═══ TEXTE FOURNI ═══
Je ne vais pas être objective en vous parlant de ce livre avec lequel j'ai fait une vraie rencontre – je vais donc placer mes propos sur du ressenti plus que sur de l'analyse (je laisse cette dernière aux "vrais" critiques:p)
Vous ne savez pas qui est
Frigyes Karinthy ? Peu importe, la préface vous l'apprendra avec force détails. Un homme de génie, de pastiches, écrivant « à la manière » de ses contemporains, avec élégance, finesse et esprit. Hongrois, décédé en 1938 dans la région féérique du lac Balaton.
Frigyes est un écrivain reconnu du public et de ses pairs, époux et père comblé, entouré de nombreux amis et fréquenteur assidu d'un café de la place de l'université. Il passe dans l'existence comme si rien ne pouvait l'atteindre.
Et, lorsqu'il contemple le malheur de ses congénères, il ne lui vient pas à l'esprit qu'un malheur similaire puisse le frapper lui. Il en est de lui comme de certains de ceux qui sont nés sous une bonne étoile : le talent, l'insolence, la maîtrise. A noter que la deuxième sans le premier ni la troisième serait superbement ridicule.
Cette rêverie du contrôle est telle qu'il expliquera à son fils être persuadé de pouvoir, en se concentrant, déterminer de quelles zones de son cerveau lui viendrait telle et telle idée.
Un jour, attablé dans son café, il entend un grondement de train, ou de machine. Ce qui ne serait pas troublant si, justement, il n'y avait aucun rail aux alentours. L'incident se réitère. Mais Frigyes prête cela à sa petite voix – compagne de ses dialogues intérieurs qu'il avait lorsqu'il était petit.
═══ EXTRAITS DES DONNÉES ═══
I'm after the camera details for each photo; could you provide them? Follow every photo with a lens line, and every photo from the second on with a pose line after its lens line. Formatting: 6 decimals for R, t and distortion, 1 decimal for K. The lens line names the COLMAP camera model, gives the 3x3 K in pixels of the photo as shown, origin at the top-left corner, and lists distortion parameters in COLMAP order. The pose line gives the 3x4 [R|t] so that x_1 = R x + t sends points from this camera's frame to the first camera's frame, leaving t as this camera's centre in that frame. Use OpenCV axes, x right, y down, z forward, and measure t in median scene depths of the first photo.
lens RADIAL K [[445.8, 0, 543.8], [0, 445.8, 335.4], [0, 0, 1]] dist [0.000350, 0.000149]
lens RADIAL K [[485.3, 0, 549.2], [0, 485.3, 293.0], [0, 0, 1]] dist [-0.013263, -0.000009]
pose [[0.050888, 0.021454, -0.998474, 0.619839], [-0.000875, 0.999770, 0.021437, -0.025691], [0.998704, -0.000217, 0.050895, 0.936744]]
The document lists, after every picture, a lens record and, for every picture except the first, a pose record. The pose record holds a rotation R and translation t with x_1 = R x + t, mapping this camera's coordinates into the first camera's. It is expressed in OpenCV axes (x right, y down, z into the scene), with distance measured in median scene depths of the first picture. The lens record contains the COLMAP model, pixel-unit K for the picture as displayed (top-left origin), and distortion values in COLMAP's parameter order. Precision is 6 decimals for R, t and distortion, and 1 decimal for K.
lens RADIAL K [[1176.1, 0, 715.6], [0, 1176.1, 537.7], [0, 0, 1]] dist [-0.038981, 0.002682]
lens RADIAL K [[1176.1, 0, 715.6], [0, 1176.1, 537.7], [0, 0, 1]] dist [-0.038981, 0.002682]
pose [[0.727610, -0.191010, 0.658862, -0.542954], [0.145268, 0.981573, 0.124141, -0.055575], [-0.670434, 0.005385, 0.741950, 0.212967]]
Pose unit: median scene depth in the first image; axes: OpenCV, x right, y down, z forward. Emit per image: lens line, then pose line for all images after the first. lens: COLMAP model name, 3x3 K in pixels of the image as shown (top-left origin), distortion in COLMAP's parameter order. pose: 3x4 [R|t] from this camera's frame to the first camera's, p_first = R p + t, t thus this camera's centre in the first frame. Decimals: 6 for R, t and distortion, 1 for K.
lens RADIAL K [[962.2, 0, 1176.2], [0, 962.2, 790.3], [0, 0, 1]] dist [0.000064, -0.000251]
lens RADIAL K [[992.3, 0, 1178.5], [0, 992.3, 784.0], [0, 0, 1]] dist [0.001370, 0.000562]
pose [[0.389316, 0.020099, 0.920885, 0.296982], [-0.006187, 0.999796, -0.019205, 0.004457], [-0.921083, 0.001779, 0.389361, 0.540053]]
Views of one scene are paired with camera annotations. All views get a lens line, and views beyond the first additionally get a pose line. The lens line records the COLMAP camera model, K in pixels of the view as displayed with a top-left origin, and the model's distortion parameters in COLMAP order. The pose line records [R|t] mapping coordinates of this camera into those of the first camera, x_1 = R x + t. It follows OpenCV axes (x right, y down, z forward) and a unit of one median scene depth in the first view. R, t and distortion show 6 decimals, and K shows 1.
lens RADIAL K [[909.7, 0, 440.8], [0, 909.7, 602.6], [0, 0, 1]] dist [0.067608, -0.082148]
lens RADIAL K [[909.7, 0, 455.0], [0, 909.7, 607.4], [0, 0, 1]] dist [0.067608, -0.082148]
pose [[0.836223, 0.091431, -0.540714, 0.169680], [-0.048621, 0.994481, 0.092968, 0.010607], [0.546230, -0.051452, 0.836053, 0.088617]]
═══
> [VOS TÂCHES]:
1: Recopiez mot pour mot le passage du texte sur Frigyes Karinthy qui va de « Et, lorsqu'il contemple » à « et telle idée. », ces deux bouts compris.
2: Poursuivez le texte sur Frigyes Karinthy à partir de l'endroit où il s'arrête.

> [RÉPONSES CI-DESSOUS]:
1:
Et, lorsqu'il contemple le malheur de ses congénères, il ne lui vient pas à l'esprit qu'un malheur similaire puisse le frapper lui. Il en est de lui comme de certains de ceux qui sont nés sous une bonne étoile : le talent, l'insolence, la maîtrise. A noter que la deuxième sans le premier ni la troisième serait superbement ridicule.
Cette rêverie du contrôle est telle qu'il expliquera à son fils être persuadé de pouvoir, en se concentrant, déterminer de quelles zones de son cerveau lui viendrait telle et telle idée.

2:
Et petit à petit les failles vont se multiplier sur le miroir. Décalages de perception. Absences. Hallucinations visuelles et auditives. Frigyes, splendide autruche, se borne à feindre de croire à un malaise passager.
Ce dernier s'aggravant, il consulte sciemment des médecins qui lui diront ce qu'il a envie d'entendre : intoxication à la nicotine, menus troubles physiologiques … Ce refus, ce déni de la maladie est abordé avec une plume vive, drôle et mordante. « L'autruche se défend » est l'un des titres choisis, ce qui illustre bien le recul que peut prendre l'auteur par rapport à son comportement de l'époque.
Malheureusement, le diagnostique tombera tout de même : tumeur cérébrale. Ce qui à l'époque donne très peu de chance de survivre à l'opération. Car opération il doit y avoir.
Frigyes narre avec un humour corrosif ses pairs venus le voir à l'hopital et l'enterrer avant l'heure, ses divagations et ses imprécations à l'encontre de cette machine, ce compagnon de route, qui ne lui obéit plus et lui fausse compagnie.
Et l'opération … Un autre grand moment, avec des descriptions proprement renversantes.
Ce livre est une exploration virtuose des liens entre l'esprit et le corps, l'âme et la machine, lorsque cette dernière décide de ne plus aller où l'âme tente de la guider.